27. Tidal force are causing the Earth to transfer momentum to the Moon. The Earth's rotation rate slows, and the energy is added to the Moon's orbital velocity, causing it to move further away from the Earth. Of course, as the E-M distance increases, the tidal forces decrease. The Moon will probably enter a solar orbit before the Earth slows down to a tidal-lock.

28. FYI, Tidal forces vary in direct proportion to the mass, and as the inverse cube of the distance. The Sun (IIRC) is ~26.4 million times more massive than the Moon, but is 400 times further away.

26,400,000/(400^3) = 26,400,000/64,000,000 = .4125

So the tidal forces from the Sun are ~4/10 of those from the Moon.

29. The Moon will probably enter a solar orbit before the Earth slows down to a tidal-lock.
1) Technically, it already is in a solar orbit. Although, from an Earth-centric point of view it orbits the Earth, it's orbit is always concave to the Sun.
2) The Moon will never escape from the Earth - unless it gets outside help!
3) I remember reading that the Earth-Moon system will reach tidal lock in about 3-5 billion years, at which time, the "day" and "month" will be 55 of our current days long and the distance to the Moon will be around 350-400 million miles (560-640 million Km). This assumes that the Sun doesn't become a red giant first, in which case, all bets are off!
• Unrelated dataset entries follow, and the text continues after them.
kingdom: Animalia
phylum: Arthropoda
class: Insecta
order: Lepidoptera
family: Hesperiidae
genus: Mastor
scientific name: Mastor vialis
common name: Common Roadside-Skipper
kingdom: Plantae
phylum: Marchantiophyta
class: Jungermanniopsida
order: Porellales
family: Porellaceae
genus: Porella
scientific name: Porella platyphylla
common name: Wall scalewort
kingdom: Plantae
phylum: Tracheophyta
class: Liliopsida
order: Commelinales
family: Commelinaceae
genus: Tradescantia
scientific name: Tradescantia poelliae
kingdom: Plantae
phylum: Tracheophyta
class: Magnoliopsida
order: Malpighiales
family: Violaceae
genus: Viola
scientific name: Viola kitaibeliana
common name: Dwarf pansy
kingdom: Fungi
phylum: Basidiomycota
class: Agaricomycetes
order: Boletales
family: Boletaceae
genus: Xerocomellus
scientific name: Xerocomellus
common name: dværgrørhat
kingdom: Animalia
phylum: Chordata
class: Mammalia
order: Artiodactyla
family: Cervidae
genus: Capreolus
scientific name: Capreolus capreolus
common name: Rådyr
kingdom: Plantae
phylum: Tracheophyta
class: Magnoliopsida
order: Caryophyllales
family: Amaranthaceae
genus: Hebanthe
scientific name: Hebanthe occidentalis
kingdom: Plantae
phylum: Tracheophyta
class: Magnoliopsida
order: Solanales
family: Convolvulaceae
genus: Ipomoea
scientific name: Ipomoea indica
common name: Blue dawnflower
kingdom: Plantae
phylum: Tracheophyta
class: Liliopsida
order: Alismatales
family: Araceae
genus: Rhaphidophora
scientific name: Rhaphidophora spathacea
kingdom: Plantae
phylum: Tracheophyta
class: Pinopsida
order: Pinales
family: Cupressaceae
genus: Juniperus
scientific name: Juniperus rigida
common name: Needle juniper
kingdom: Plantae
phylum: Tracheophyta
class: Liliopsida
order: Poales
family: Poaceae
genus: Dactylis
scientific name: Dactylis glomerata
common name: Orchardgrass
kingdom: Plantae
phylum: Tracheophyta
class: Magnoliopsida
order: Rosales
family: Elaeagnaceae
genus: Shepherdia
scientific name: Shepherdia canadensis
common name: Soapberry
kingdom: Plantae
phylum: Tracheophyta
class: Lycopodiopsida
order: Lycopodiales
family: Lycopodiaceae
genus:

30. Originally Posted by Kaptain K
3) I remember reading that the Earth-Moon system will reach tidal lock in about 3-5 billion years, at which time, the "day" and "month" will be 55 of our current days long and the distance to the Moon will be around 350-400 million miles (560-640 million Km). This assumes that the Sun doesn't become a red giant first, in which case, all bets are off!
My memory fails me sometimes too. the sun is only 93 million miles away on average. A moon at that distance would in fact be orbiting the sun past Jupiter.